Of late, from several directions, I've observed debates over whether certain interpretations of source material constitute fanon. Don't worry if you've never heard the term. It's a bit nebulously defined, and what it means is something of the topic in and of itself.

When people talk about fanon, I think there are actually several distinct concepts in play. In the long and difficult task of interpreting a work, readers often make assumptions to try to fill in the gaps in stated facts. To reference tvtropes once again, it would be an assumption to state, for example, that balance within the force is balance of good and evil. It's a natural assumption, coming at Star Wars and the light and dark sides as constructs of morality, but it's also just that--an assumption, something not specifically stated, even though it seems sound and, indeed, common or ubiquitous. A fair bit of what's called fanon falls under this category: people take literal text and extend it perhaps one or two steps too far. People think the text says more than what it really does say.
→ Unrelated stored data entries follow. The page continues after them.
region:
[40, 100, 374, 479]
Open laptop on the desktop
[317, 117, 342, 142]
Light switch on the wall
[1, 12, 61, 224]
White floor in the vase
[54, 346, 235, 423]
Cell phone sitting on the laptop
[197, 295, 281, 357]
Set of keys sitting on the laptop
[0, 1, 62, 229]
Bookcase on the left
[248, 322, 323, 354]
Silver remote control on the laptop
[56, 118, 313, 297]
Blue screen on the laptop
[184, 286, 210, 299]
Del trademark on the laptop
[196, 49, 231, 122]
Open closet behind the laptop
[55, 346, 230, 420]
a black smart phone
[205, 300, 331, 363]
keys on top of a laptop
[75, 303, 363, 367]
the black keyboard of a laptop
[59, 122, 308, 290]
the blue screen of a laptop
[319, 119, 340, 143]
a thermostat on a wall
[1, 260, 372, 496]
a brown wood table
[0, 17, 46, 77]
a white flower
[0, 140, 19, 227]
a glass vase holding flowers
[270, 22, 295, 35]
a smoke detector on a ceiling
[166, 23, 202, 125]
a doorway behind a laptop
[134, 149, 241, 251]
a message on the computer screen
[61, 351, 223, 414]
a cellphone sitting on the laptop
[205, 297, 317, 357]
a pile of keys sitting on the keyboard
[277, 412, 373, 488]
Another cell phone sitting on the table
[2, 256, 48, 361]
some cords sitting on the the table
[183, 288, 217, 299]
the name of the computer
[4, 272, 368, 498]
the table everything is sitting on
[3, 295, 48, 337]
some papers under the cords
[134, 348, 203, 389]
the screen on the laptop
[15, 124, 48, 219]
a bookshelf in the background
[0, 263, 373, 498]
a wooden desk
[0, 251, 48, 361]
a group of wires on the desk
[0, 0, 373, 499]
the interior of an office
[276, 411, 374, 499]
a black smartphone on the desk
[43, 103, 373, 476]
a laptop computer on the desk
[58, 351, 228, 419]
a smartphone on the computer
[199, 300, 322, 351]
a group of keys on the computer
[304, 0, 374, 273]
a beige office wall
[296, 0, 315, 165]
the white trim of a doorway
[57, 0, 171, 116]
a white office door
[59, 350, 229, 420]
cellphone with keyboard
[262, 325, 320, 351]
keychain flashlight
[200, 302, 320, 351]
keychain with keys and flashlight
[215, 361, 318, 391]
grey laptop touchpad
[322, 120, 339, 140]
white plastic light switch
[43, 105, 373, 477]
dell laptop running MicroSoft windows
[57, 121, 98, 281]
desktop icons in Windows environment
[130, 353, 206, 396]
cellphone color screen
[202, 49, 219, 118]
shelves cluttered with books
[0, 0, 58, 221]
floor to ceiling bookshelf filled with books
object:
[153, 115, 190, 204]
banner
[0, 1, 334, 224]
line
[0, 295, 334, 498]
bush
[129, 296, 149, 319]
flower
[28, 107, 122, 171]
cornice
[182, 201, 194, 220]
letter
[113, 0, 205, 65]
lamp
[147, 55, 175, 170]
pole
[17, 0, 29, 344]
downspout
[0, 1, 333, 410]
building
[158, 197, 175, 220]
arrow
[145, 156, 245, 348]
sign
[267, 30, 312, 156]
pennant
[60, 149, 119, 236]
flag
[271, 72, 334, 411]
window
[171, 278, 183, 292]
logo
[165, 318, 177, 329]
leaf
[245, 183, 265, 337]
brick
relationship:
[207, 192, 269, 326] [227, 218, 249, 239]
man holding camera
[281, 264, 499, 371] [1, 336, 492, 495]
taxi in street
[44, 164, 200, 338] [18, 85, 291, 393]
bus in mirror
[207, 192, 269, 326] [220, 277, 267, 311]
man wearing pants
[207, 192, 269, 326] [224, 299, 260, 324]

But there's another type of fanon, one that differs, perhaps, only by a matter of degrees. This is where people totally make up story elements and those elements become accepted and treated as if they were canon. As you can imagine, this is most prevalent coming from fanfiction. One particularly popular work, with a totally valid means of filling in holes in canon (like, say, Akane's mother's name) can be referenced in other works as a shout out or whatnot, eventually spreading to the point that nobody can remember where the name Tendou Kimiko came from, but suddenly, a bunch of people assume that's Akane's mother's name. As you can see by this example, when one person invents something on their own, with original creativity, it's merely doing what a fan-author needs to do in order to tell a story without having to avoid the unfilled canon pot holes. It's the morphing of this once original, invented element into something treated as fact that makes the idea fanon.

Or does it? Does any suspect interpretation of the source work make that idea fanon? Or is it the statement of that interpretation as fact that makes it fanon? It's the difference between being factually inaccurate and factually unsubstantiated, between "not known to be true or false" and "provably false." Of course, any interpretation likely relies on several different elements, each of which may be one or the other and in total make all assertions fall on a continuum, an plane with axes of certainty or uncertainty and truth or untruth.

Perhaps I don't really know what fanon is, either.